### EXERCISE BRIEF
Reproduce the listing exactly, with no pictures in your copy.

### GIVEN DATA
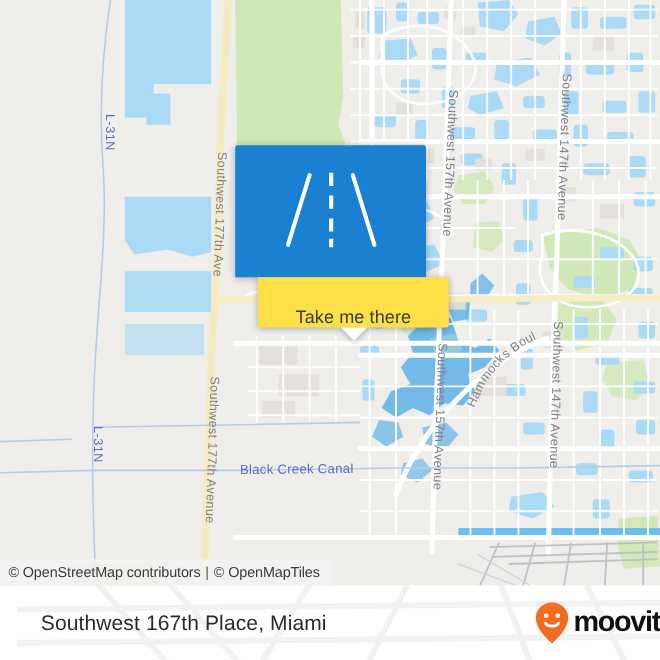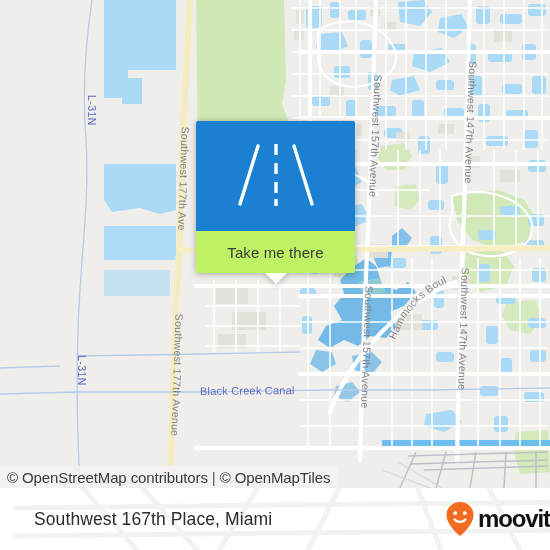"Take me there" .popup-foot { align-items: center -> flex-end; background: #bef264 -> #fde047; margin-left: none -> 19px }
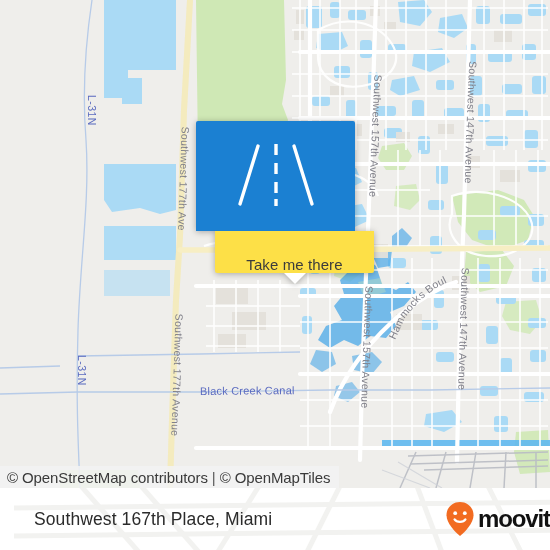"© OpenStreetMap contributors" .attrib { font-size: 15px -> 12px }
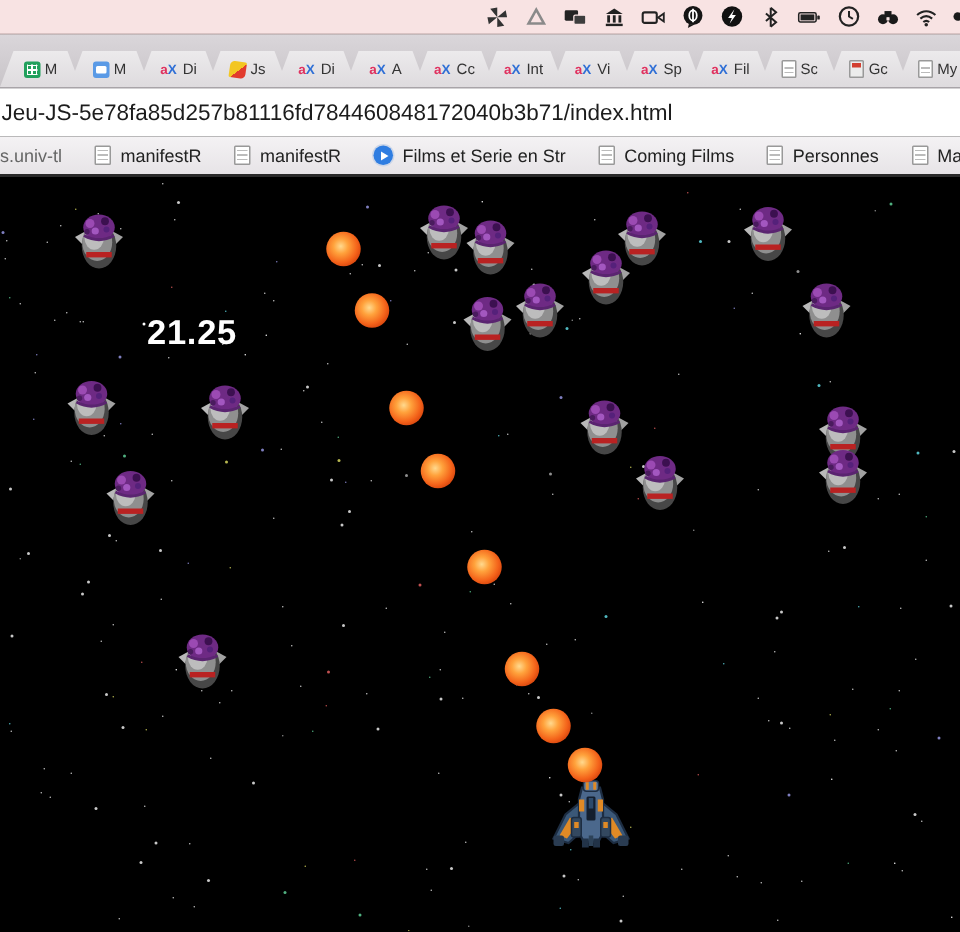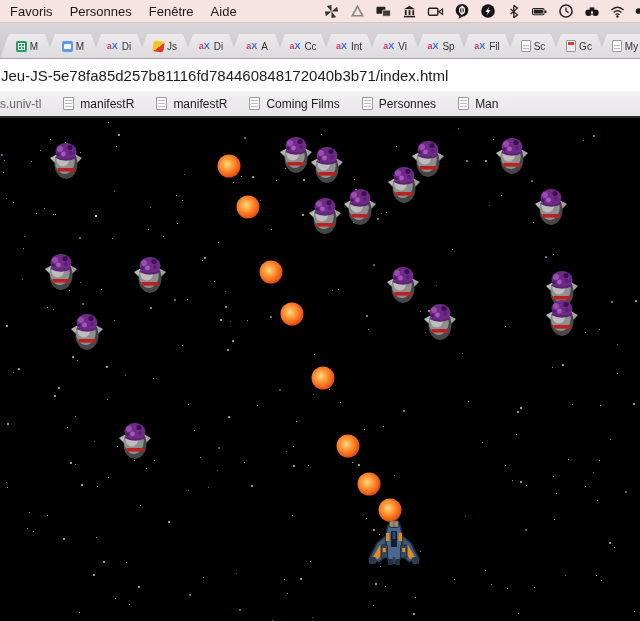"Favoris" div { html: <div> <div>Favoris</div> <div>Personnes</div> <div>Fenêtre</div> <div>Aide</div> </div> -> none }
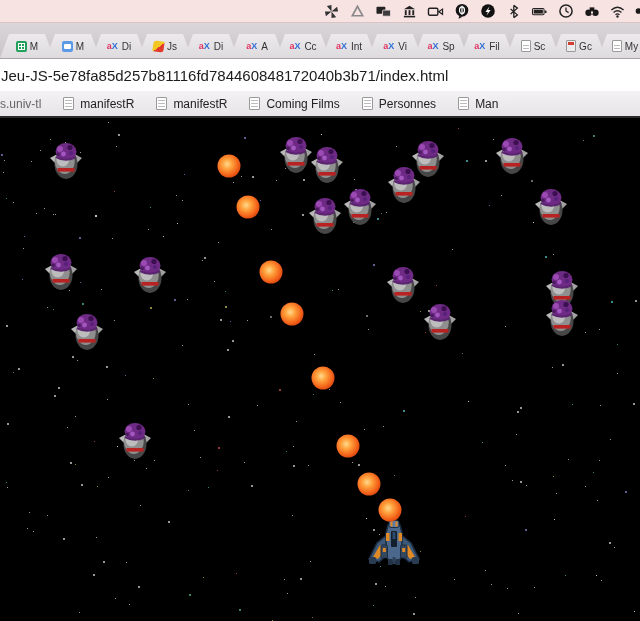"Films et Serie en Str" div.bookmark { html: none -> <div> <span></span> <span>Films et Serie en Str</span> </div> }
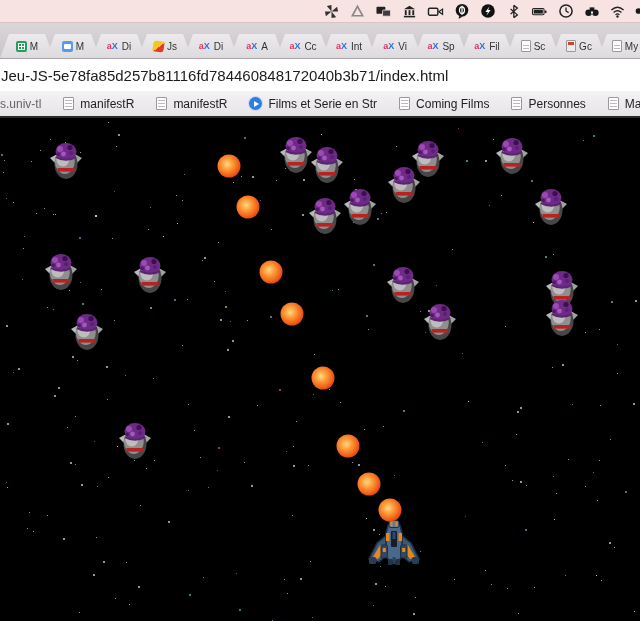"21.25" div.sprite { html: none -> <div>21.25</div> }
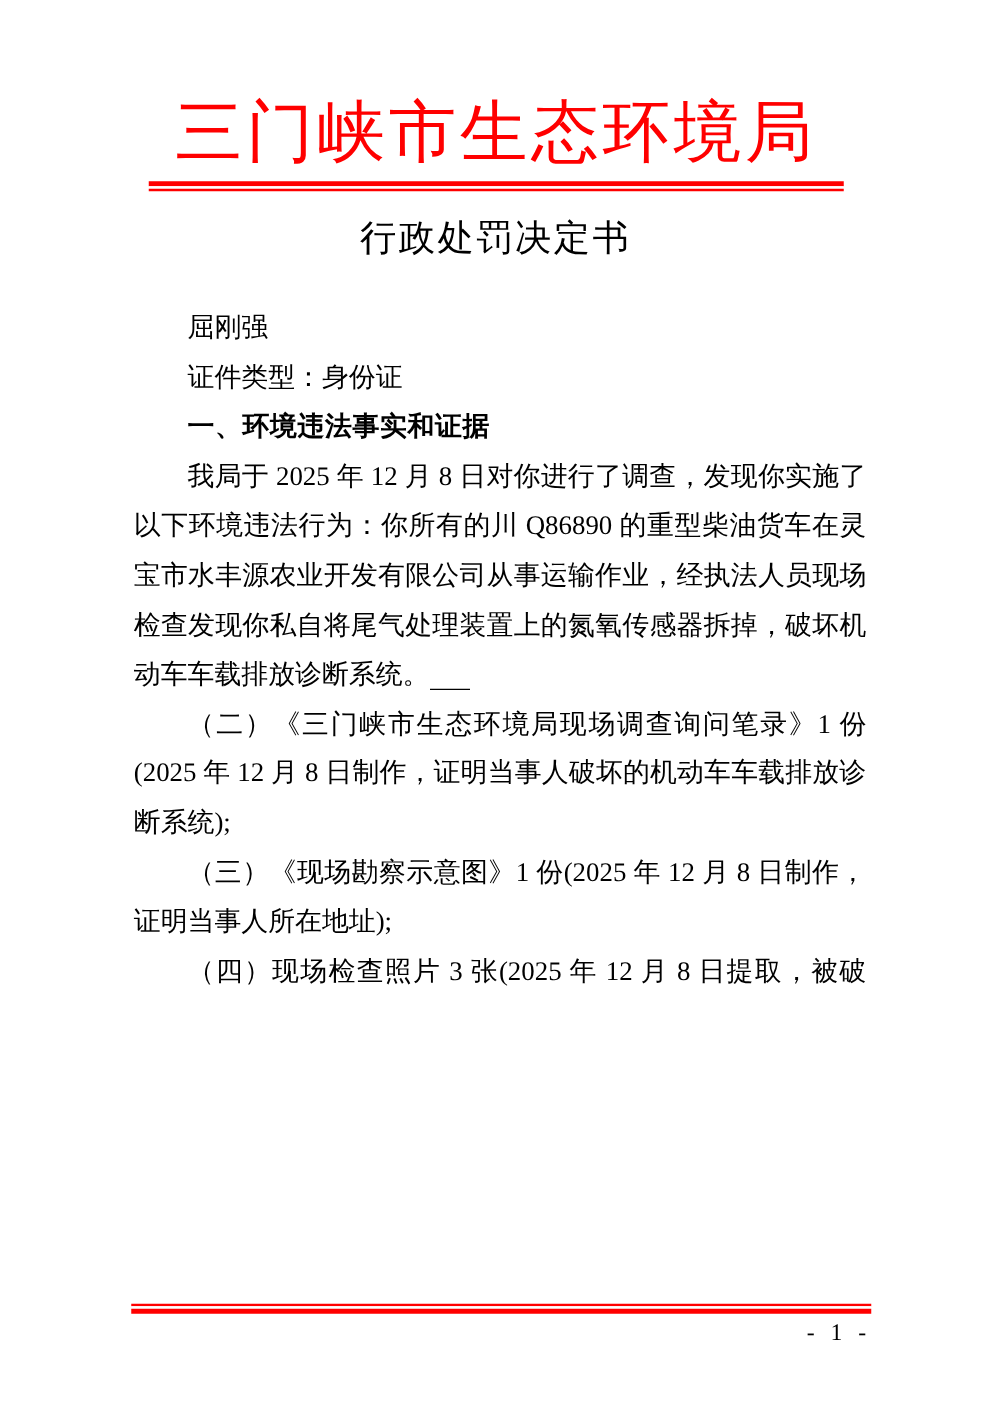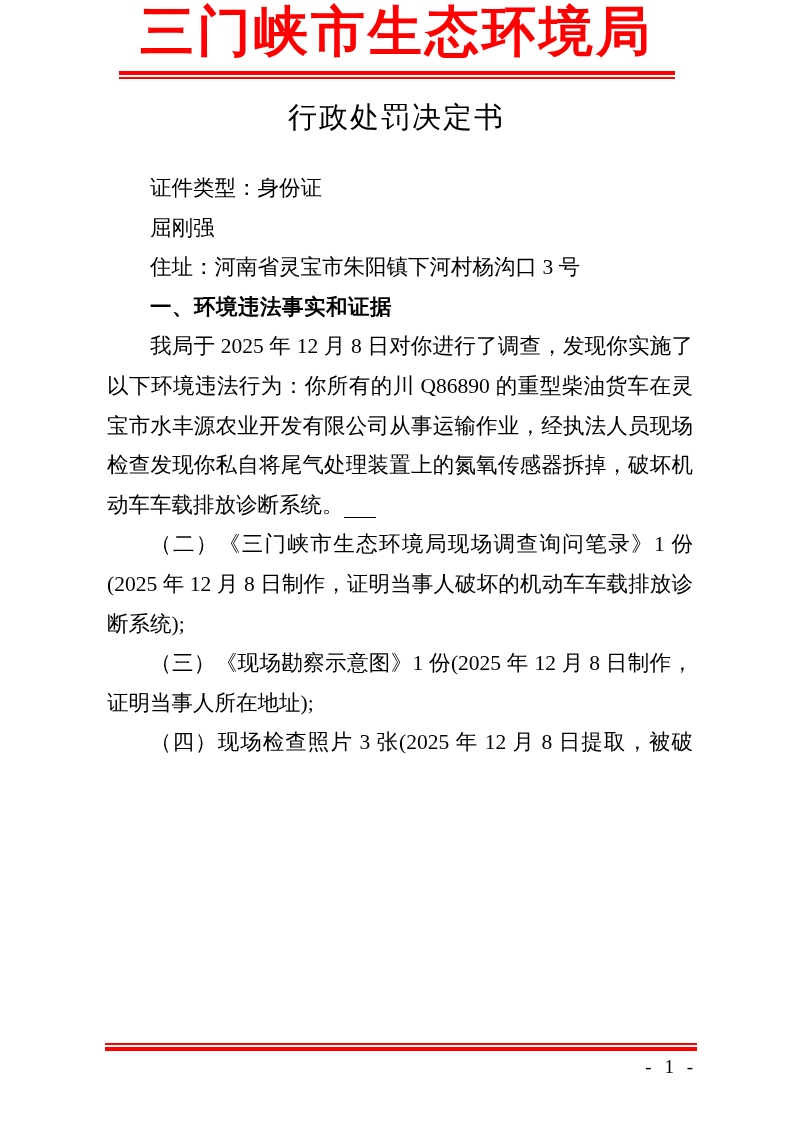"三门峡市生态环境局" .org-title { font-weight: bold -> normal; padding-top: none -> 74px }
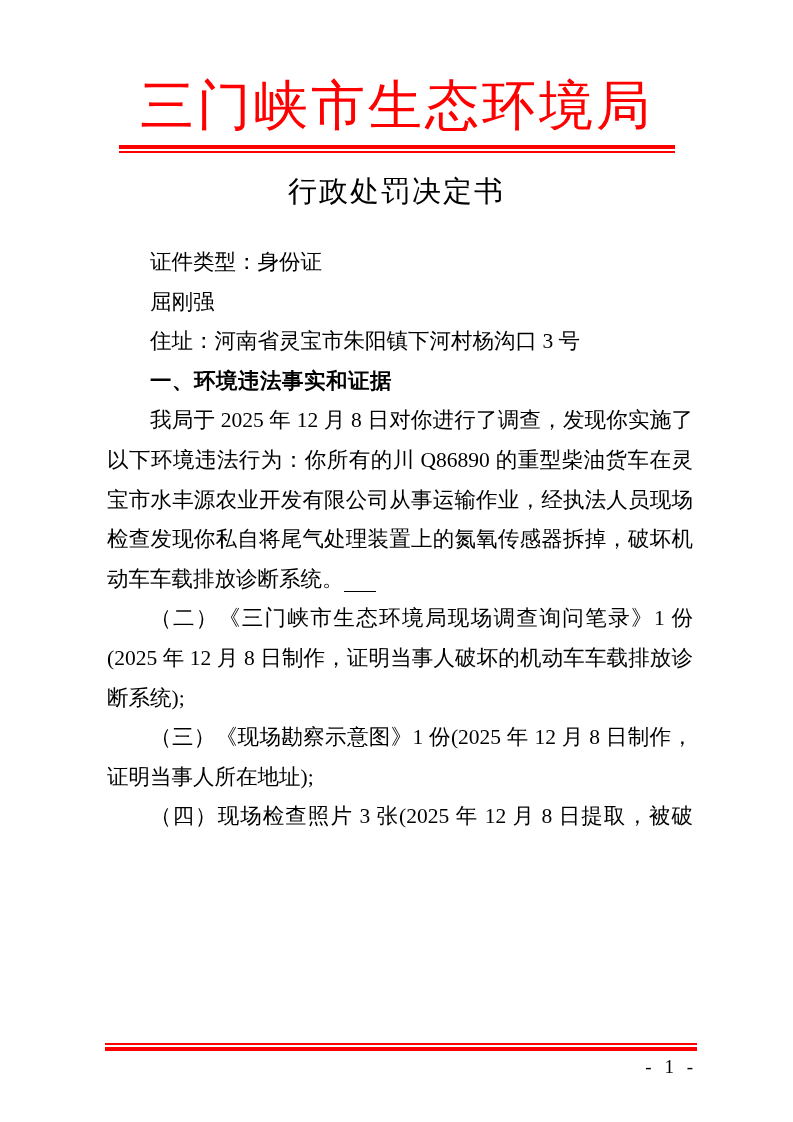"证件类型：身份证" div.para { order: before "屈刚强" -> after "屈刚强" }
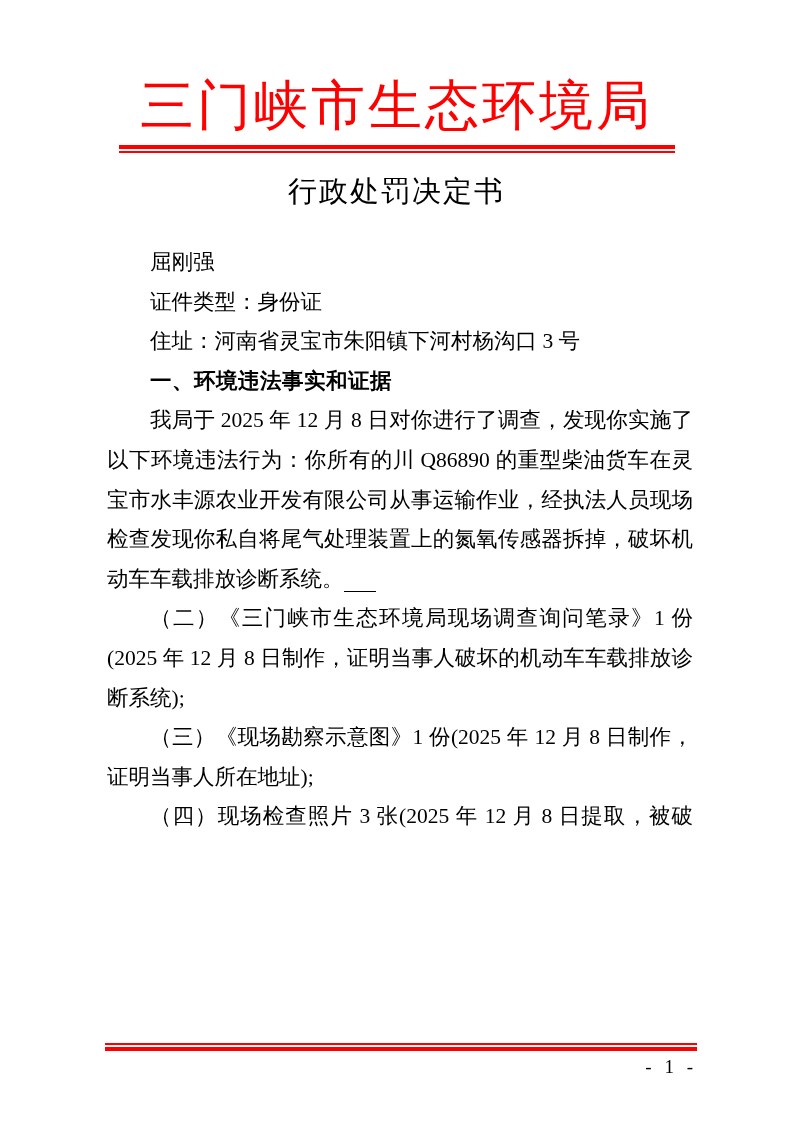"住址：河南省灵宝市朱阳镇下河村杨沟口 3 号" div.para { html: <div>住址：河南省灵宝市朱阳镇下河村杨沟口 3 号</div> -> none }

### PROBLEM SOLUTION
"Take me there" .popup-foot { align-items: center -> flex-end; background: #bef264 -> #fde047; margin-left: none -> 19px }
"© OpenStreetMap contributors" .attrib { font-size: 15px -> 12px }
"Favoris" div { html: <div> <div>Favoris</div> <div>Personnes</div> <div>Fenêtre</div> <div>Aide</div> </div> -> none }
"Films et Serie en Str" div.bookmark { html: none -> <div> <span></span> <span>Films et Serie en Str</span> </div> }
"21.25" div.sprite { html: none -> <div>21.25</div> }
"三门峡市生态环境局" .org-title { font-weight: bold -> normal; padding-top: none -> 74px }
"证件类型：身份证" div.para { order: before "屈刚强" -> after "屈刚强" }
"住址：河南省灵宝市朱阳镇下河村杨沟口 3 号" div.para { html: <div>住址：河南省灵宝市朱阳镇下河村杨沟口 3 号</div> -> none }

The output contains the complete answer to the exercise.